In Re Jorden

Justice O’NEILL, Justice,

concurring.

The Court concludes that, until an expert report is filed, discovery concerning a potential health care liability claim against a provider is limited to that prescribed in section 74.351(s) of the Civil Practice and Remedies Code, which does not include Rule 202 presuit depositions. See Tex. Civ. PRAC. & Rem.Code § 74.351(s). I agree, and fully join the Court’s opinion.
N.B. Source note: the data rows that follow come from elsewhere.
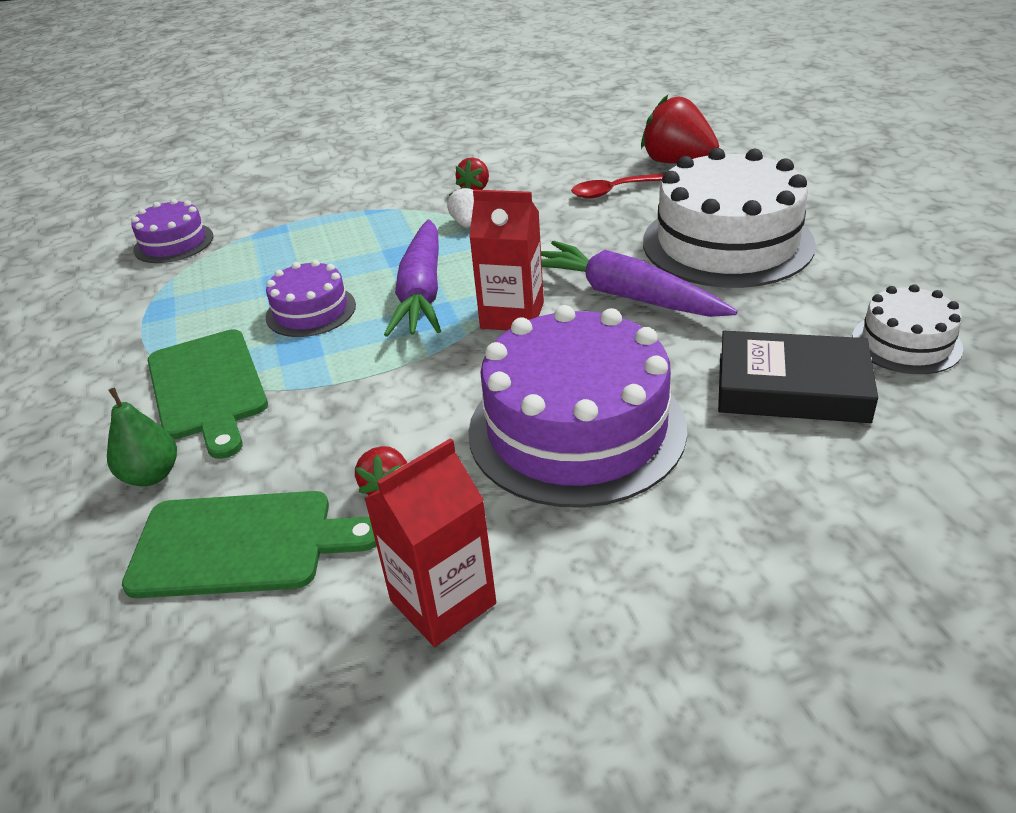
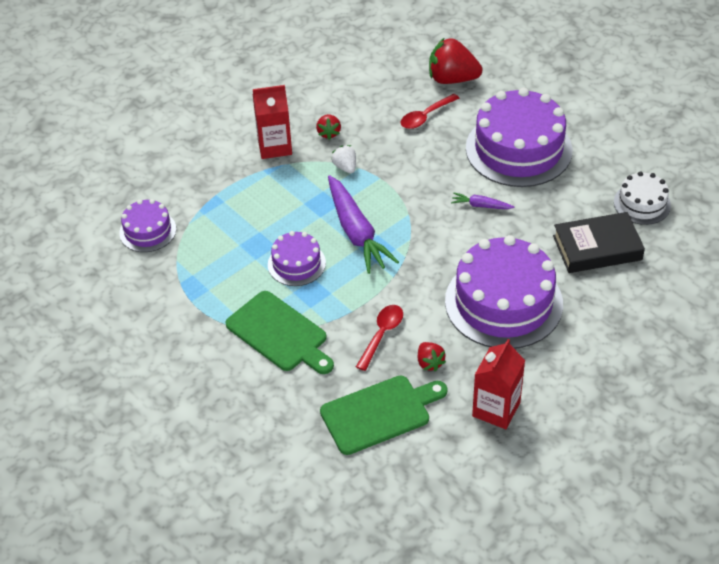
camera: 25 degrees left, 10 degrees up
(152, 475) = (297, 393): green pear -> none
(347, 426) = (382, 334): none -> red spoon
(512, 315) = (423, 236): red carton -> red carton (274, 146)
(626, 296) = (481, 206): purple carrot -> purple carrot, size x0.46
(727, 243) = (518, 149): white cake -> purple cake

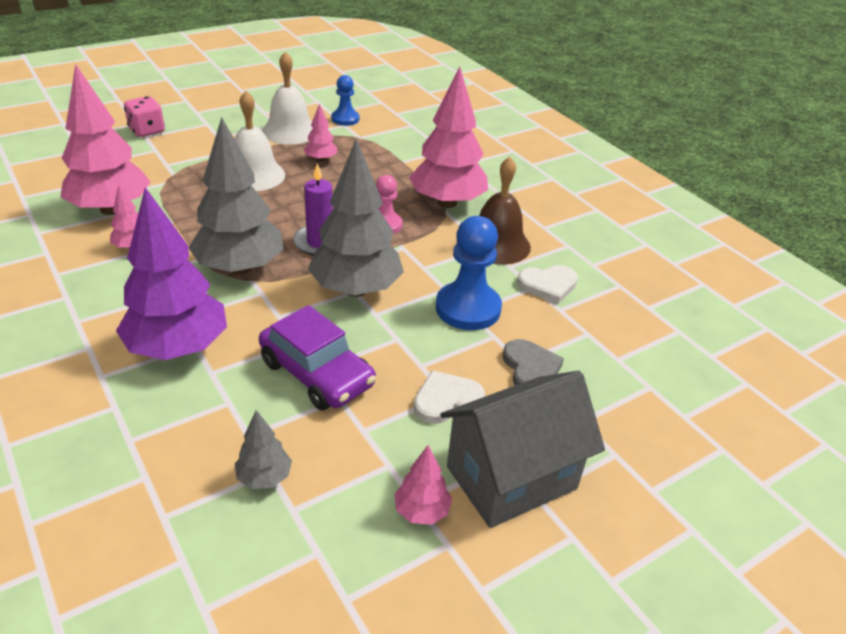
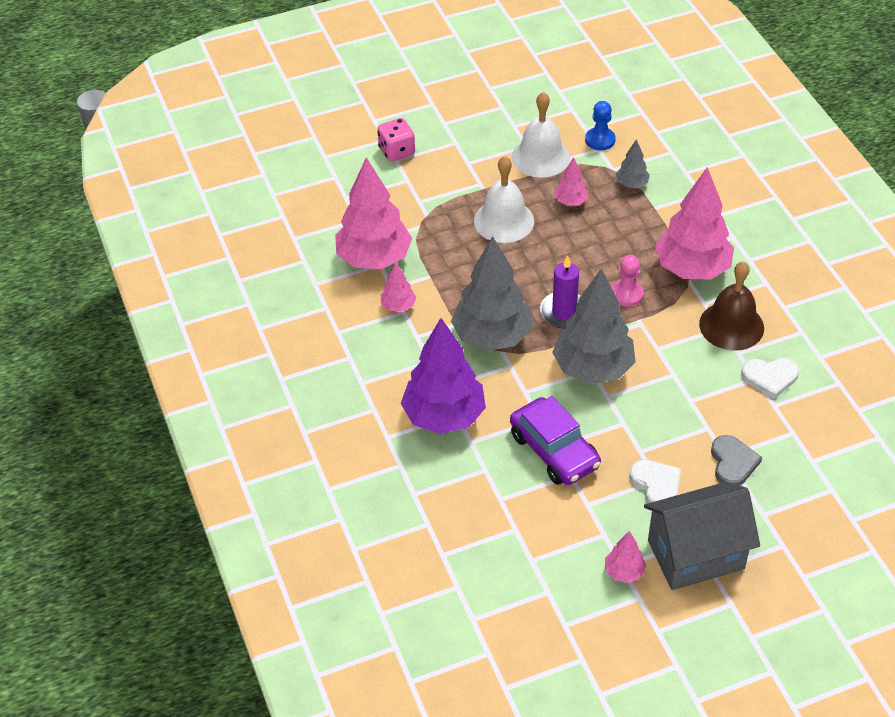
camera: 15 degrees right, 10 degrees up
(264, 477) = (512, 534): grey tree -> grey tree (631, 184)
(446, 400) = (656, 485): white heart -> white heart turned 75 degrees clockwise
(468, 308) = (690, 397): blue pawn -> none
I write separately, though, to emphasize that while the Legislature’s purpose in enacting Chapter 74 was to decrease costs associated with meritless claims, it sought to do so “in a manner that will not unduly restrict a claimant’s rights any more than necessary to deal with the crisis.” Act of June 1, 2003, 78th Leg., R. S„ ch. 204, § 10.11(b)(3), 2003 Tex. Gen. Law 847, 884. Accordingly, if the discovery methods that section 74.351(s) allows are fully and effectively utilized but fail to yield information necessary to assess the merits of the potential claim, e.rj; the medical records are lost or indecipherable and responses to written questions are unenlightening or evasive, I would leave some discretion in the trial court to allow discovery under Rule 202 if “a failure ... of justice in [the] anticipated suit” would otherwise result. Tex.R. Civ. P. 202. Because, in this case, the potential claimant has not availed himself of the discovery tools that the rules *425concerning health care liability claims allow, I agree with the Court that the pre-suit depositions he seeks are prohibited.